» **TASK STATEMENT**
The records that follow are to be repeated exactly, with no pictures carried over.

» **PROVIDED RECORDS**

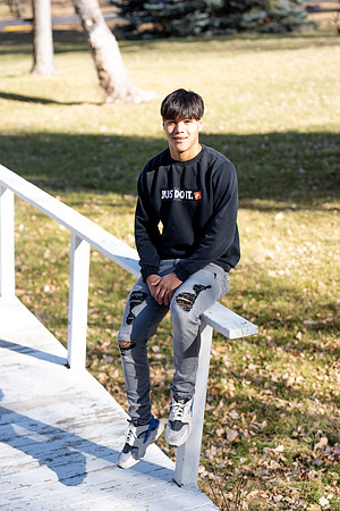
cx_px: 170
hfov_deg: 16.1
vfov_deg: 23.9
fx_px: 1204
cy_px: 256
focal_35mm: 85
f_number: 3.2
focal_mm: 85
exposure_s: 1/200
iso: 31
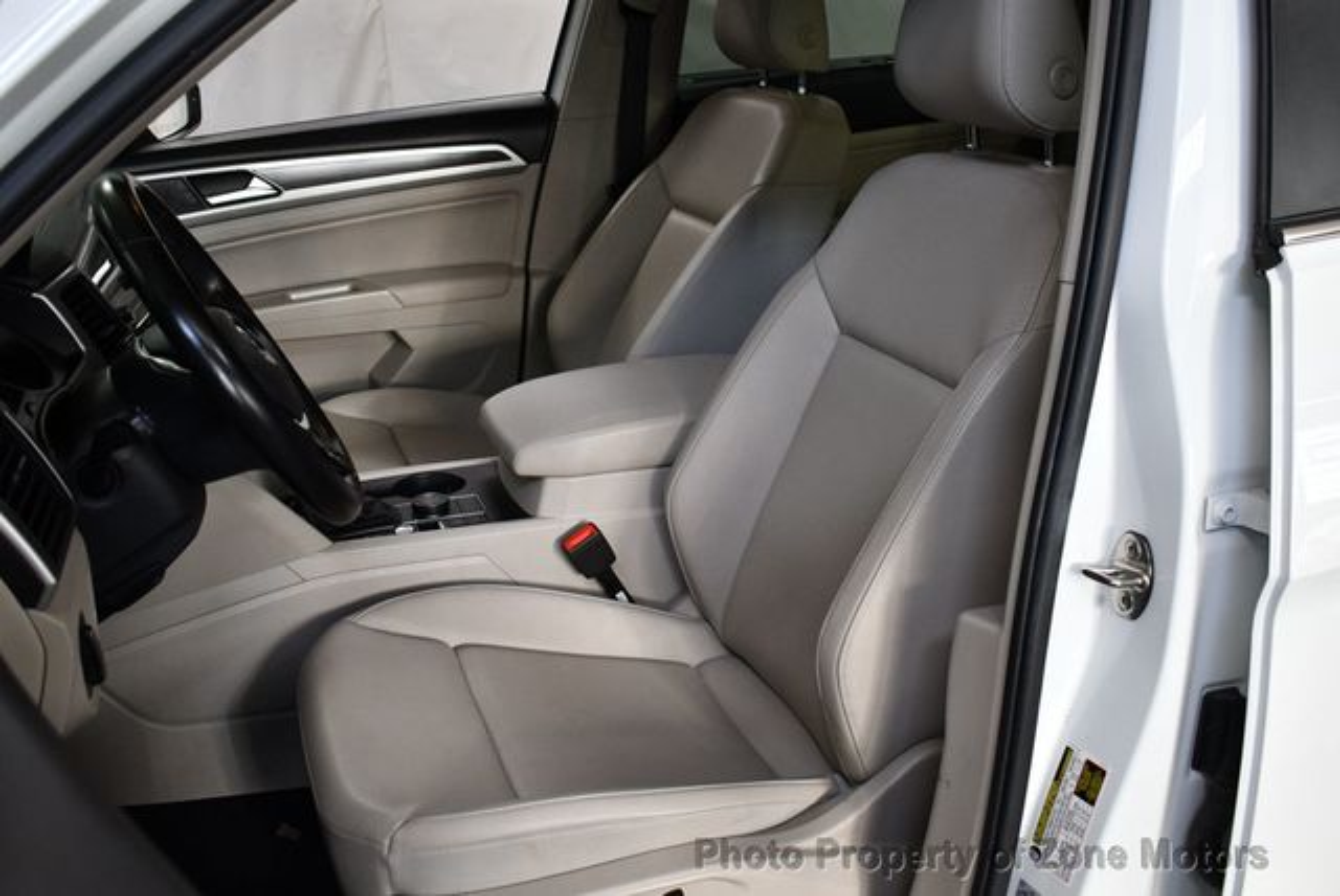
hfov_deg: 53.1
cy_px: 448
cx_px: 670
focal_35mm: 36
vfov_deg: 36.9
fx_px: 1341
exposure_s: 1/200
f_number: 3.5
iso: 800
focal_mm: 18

» **TASK SOLUTION**
cx_px: 170
hfov_deg: 16.1
vfov_deg: 23.9
fx_px: 1204
cy_px: 256
focal_35mm: 85
f_number: 3.2
focal_mm: 85
exposure_s: 1/200
iso: 31
hfov_deg: 53.1
cy_px: 448
cx_px: 670
focal_35mm: 36
vfov_deg: 36.9
fx_px: 1341
exposure_s: 1/200
f_number: 3.5
iso: 800
focal_mm: 18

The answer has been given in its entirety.